# Task description
In every item below, update the transcribed text by replacing each occurrence of "Talavera" with "Toledo". Leave all other text unchanged.
START Data in this exercise
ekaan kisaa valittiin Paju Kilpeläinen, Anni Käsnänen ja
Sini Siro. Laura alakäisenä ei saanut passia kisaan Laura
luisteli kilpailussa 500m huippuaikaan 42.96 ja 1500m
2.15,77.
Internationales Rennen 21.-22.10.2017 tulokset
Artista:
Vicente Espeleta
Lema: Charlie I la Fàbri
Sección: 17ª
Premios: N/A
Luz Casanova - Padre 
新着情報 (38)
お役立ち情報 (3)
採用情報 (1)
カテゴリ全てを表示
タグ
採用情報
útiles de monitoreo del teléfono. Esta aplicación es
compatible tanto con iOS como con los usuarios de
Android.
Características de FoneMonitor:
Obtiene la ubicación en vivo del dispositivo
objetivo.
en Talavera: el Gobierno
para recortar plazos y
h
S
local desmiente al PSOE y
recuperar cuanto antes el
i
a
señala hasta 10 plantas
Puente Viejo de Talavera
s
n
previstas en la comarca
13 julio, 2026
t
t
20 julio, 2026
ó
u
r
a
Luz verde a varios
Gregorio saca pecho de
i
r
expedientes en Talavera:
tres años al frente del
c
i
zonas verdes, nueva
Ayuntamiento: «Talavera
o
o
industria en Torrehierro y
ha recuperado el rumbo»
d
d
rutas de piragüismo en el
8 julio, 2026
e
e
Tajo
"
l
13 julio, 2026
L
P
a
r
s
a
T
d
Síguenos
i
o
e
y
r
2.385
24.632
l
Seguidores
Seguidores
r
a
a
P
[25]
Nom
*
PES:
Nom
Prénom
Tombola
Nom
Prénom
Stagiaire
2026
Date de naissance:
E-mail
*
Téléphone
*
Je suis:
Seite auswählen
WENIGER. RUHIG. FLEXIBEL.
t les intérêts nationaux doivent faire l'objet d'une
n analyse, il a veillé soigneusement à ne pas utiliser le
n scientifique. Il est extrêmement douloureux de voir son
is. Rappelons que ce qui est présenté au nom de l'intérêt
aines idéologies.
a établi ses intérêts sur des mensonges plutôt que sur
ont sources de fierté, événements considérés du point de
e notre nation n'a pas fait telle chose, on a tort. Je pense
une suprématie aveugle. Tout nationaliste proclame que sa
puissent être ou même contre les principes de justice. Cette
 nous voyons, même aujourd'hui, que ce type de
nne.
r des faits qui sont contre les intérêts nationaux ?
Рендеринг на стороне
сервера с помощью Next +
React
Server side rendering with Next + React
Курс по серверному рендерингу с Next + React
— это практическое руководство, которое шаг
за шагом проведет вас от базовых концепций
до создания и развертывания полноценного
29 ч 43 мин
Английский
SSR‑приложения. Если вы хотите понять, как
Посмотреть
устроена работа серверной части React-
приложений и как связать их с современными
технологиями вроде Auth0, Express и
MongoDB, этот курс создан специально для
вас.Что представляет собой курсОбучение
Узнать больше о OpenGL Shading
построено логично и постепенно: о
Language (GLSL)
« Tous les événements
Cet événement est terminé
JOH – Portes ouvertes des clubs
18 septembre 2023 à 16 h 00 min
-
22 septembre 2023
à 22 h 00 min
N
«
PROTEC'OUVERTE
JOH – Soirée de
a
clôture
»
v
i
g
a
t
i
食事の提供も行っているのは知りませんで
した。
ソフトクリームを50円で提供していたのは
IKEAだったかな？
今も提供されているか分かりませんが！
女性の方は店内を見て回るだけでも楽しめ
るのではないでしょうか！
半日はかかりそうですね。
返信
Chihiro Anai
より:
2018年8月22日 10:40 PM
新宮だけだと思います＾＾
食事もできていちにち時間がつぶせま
END Data in this exercise
# Result for this task
ekaan kisaa valittiin Paju Kilpeläinen, Anni Käsnänen ja
Sini Siro. Laura alakäisenä ei saanut passia kisaan Laura
luisteli kilpailussa 500m huippuaikaan 42.96 ja 1500m
2.15,77.
Internationales Rennen 21.-22.10.2017 tulokset
Artista:
Vicente Espeleta
Lema: Charlie I la Fàbri
Sección: 17ª
Premios: N/A
Luz Casanova - Padre 
新着情報 (38)
お役立ち情報 (3)
採用情報 (1)
カテゴリ全てを表示
タグ
採用情報
útiles de monitoreo del teléfono. Esta aplicación es
compatible tanto con iOS como con los usuarios de
Android.
Características de FoneMonitor:
Obtiene la ubicación en vivo del dispositivo
objetivo.
en Toledo: el Gobierno
para recortar plazos y
h
S
local desmiente al PSOE y
recuperar cuanto antes el
i
a
señala hasta 10 plantas
Puente Viejo de Toledo
s
n
previstas en la comarca
13 julio, 2026
t
t
20 julio, 2026
ó
u
r
a
Luz verde a varios
Gregorio saca pecho de
i
r
expedientes en Toledo:
tres años al frente del
c
i
zonas verdes, nueva
Ayuntamiento: «Toledo
o
o
industria en Torrehierro y
ha recuperado el rumbo»
d
d
rutas de piragüismo en el
8 julio, 2026
e
e
Tajo
"
l
13 julio, 2026
L
P
a
r
s
a
T
d
Síguenos
i
o
e
y
r
2.385
24.632
l
Seguidores
Seguidores
r
a
a
P
[25]
Nom
*
PES:
Nom
Prénom
Tombola
Nom
Prénom
Stagiaire
2026
Date de naissance:
E-mail
*
Téléphone
*
Je suis:
Seite auswählen
WENIGER. RUHIG. FLEXIBEL.
t les intérêts nationaux doivent faire l'objet d'une
n analyse, il a veillé soigneusement à ne pas utiliser le
n scientifique. Il est extrêmement douloureux de voir son
is. Rappelons que ce qui est présenté au nom de l'intérêt
aines idéologies.
a établi ses intérêts sur des mensonges plutôt que sur
ont sources de fierté, événements considérés du point de
e notre nation n'a pas fait telle chose, on a tort. Je pense
une suprématie aveugle. Tout nationaliste proclame que sa
puissent être ou même contre les principes de justice. Cette
 nous voyons, même aujourd'hui, que ce type de
nne.
r des faits qui sont contre les intérêts nationaux ?
Рендеринг на стороне
сервера с помощью Next +
React
Server side rendering with Next + React
Курс по серверному рендерингу с Next + React
— это практическое руководство, которое шаг
за шагом проведет вас от базовых концепций
до создания и развертывания полноценного
29 ч 43 мин
Английский
SSR‑приложения. Если вы хотите понять, как
Посмотреть
устроена работа серверной части React-
приложений и как связать их с современными
технологиями вроде Auth0, Express и
MongoDB, этот курс создан специально для
вас.Что представляет собой курсОбучение
Узнать больше о OpenGL Shading
построено логично и постепенно: о
Language (GLSL)
« Tous les événements
Cet événement est terminé
JOH – Portes ouvertes des clubs
18 septembre 2023 à 16 h 00 min
-
22 septembre 2023
à 22 h 00 min
N
«
PROTEC'OUVERTE
JOH – Soirée de
a
clôture
»
v
i
g
a
t
i
食事の提供も行っているのは知りませんで
した。
ソフトクリームを50円で提供していたのは
IKEAだったかな？
今も提供されているか分かりませんが！
女性の方は店内を見て回るだけでも楽しめ
るのではないでしょうか！
半日はかかりそうですね。
返信
Chihiro Anai
より:
2018年8月22日 10:40 PM
新宮だけだと思います＾＾
食事もできていちにち時間がつぶせま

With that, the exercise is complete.